Esta coincidencia no es casual; los partidos ante Anfield y Vallecas son, de hecho, los dos únicos encuentros de toda la temporada en los que el Real Madrid se ha quedado sin marcar. Esto subraya una cruda realidad para el equipo dirigido por Xabi Alonso: la dependencia de los goles de Mbappé para alcanzar la victoria y, sobre todo, para conseguir triunfos holgados.
📉 Síntomas de la Sequía Ofensiva
La importancia de Mbappé en el esquema ofensivo del Madrid es innegable. El delantero suma esta temporada más goles (18) que partidos jugados (16), una estadística estratosférica que lo posiciona como el motor principal del ataque. Sin embargo, cuando su producción baja, el equipo lo resiente:
- Falta de ‘Filo’ y Goleadas: A excepción de un 0-5 ante el Kairat Almaty (donde Mbappé anotó un hat-trick), el Madrid rara vez ha ganado con comodidad. Incluso en los otros dos partidos en los que Mbappé no marcó (contra Mallorca y Juventus), el equipo ganó de forma ajustada (2-1 y 1-0).
- Aportación Individual Deficiente: En los dos últimos tropiezos, el rendimiento individual de Mbappé estuvo por debajo de su estándar.
- Liverpool: Realizó solo tres tiros, ninguno a puerta. Pese a destacar en regates (cinco completados), estas acciones no se tradujeron en peligro real.

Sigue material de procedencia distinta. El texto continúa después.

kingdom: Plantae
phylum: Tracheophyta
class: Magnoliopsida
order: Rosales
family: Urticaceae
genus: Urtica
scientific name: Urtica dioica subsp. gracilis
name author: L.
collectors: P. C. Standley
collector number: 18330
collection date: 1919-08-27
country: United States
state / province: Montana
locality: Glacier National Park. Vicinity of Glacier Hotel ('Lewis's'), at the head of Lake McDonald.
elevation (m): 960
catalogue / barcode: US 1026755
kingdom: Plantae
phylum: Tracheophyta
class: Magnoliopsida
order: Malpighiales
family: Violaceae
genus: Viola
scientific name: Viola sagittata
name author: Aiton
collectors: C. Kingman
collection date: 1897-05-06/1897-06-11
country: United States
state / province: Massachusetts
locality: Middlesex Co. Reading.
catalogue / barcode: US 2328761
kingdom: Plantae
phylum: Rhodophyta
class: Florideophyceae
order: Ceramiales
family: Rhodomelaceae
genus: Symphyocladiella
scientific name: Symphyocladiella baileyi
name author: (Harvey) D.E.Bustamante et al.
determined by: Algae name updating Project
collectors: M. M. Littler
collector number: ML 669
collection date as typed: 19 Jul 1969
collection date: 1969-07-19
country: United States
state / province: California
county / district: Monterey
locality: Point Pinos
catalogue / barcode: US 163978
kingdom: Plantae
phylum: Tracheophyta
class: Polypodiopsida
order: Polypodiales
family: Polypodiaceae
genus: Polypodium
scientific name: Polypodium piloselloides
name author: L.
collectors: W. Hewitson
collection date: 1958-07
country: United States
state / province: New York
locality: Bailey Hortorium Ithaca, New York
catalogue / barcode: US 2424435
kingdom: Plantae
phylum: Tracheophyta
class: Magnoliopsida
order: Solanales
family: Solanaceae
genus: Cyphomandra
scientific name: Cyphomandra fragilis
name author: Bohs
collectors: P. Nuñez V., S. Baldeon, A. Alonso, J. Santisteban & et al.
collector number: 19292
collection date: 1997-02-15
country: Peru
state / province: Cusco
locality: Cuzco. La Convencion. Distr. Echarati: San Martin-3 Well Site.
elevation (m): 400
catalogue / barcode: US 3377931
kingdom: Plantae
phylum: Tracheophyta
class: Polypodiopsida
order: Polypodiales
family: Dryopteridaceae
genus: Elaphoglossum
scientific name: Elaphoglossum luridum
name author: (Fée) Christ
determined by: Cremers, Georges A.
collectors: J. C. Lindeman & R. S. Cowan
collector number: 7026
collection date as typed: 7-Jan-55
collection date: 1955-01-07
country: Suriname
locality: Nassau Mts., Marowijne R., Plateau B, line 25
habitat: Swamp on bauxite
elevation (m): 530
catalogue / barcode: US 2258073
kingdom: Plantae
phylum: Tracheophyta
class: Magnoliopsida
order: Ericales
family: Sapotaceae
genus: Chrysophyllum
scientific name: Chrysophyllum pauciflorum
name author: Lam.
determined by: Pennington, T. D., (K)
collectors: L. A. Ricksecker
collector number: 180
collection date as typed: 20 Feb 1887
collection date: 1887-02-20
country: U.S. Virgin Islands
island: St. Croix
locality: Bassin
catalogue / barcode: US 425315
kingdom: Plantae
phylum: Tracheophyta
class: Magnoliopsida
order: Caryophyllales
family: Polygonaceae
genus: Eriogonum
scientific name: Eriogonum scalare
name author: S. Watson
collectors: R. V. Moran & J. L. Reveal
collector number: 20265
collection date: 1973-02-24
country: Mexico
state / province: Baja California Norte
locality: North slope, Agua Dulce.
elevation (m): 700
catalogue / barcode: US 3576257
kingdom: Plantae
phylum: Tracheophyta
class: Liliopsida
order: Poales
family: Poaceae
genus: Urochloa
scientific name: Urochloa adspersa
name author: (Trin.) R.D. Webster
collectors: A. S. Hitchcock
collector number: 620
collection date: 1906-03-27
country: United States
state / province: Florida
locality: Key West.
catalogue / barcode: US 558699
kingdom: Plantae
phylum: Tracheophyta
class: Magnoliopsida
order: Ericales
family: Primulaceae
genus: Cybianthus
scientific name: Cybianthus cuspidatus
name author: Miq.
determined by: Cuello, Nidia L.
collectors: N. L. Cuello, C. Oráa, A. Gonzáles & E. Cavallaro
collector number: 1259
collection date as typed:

- Rayo Vallecano: Su impacto fue aún menor, con un solo tiro a puerta, dos regates y nueve pérdidas de balón.
🛡️ El Problema es Colectivo, la Solución es Individual
Si bien la falta de gol se hace evidente cuando Mbappé no anota, el texto apunta a que la crisis no es exclusiva del delantero. En el partido de Champions, el rendimiento colectivo del equipo fue «decepcionante», y solo una actuación «estratosférica» del portero Courtois evitó una derrota más abultada.
El empate en Vallecas también expuso una incapacidad colectiva para desestabilizar a un Rayo que se defendía en bloque bajo. El Madrid dominó la posesión, pero careció de soluciones, tanto colectivas como individuales, para romper la defensa rival.
La necesidad de que Mbappé decida los partidos es, por lo tanto, un síntoma de que el engranaje ofensivo del equipo, en general, no está funcionando a pleno rendimiento. El problema no es Kylian Mbappé —quien recientemente marcó el gol número 400 de su carrera más rápido que Cristiano Ronaldo y Messi—, sino la dependencia que el equipo ha desarrollado de su genialidad.
Con el inminente partido ante el Elche, todos los ojos estarán puestos en el «10» para ver si puede romper su sequía y, una vez más, ser el catalizador que saque al Real Madrid de su bache goleador.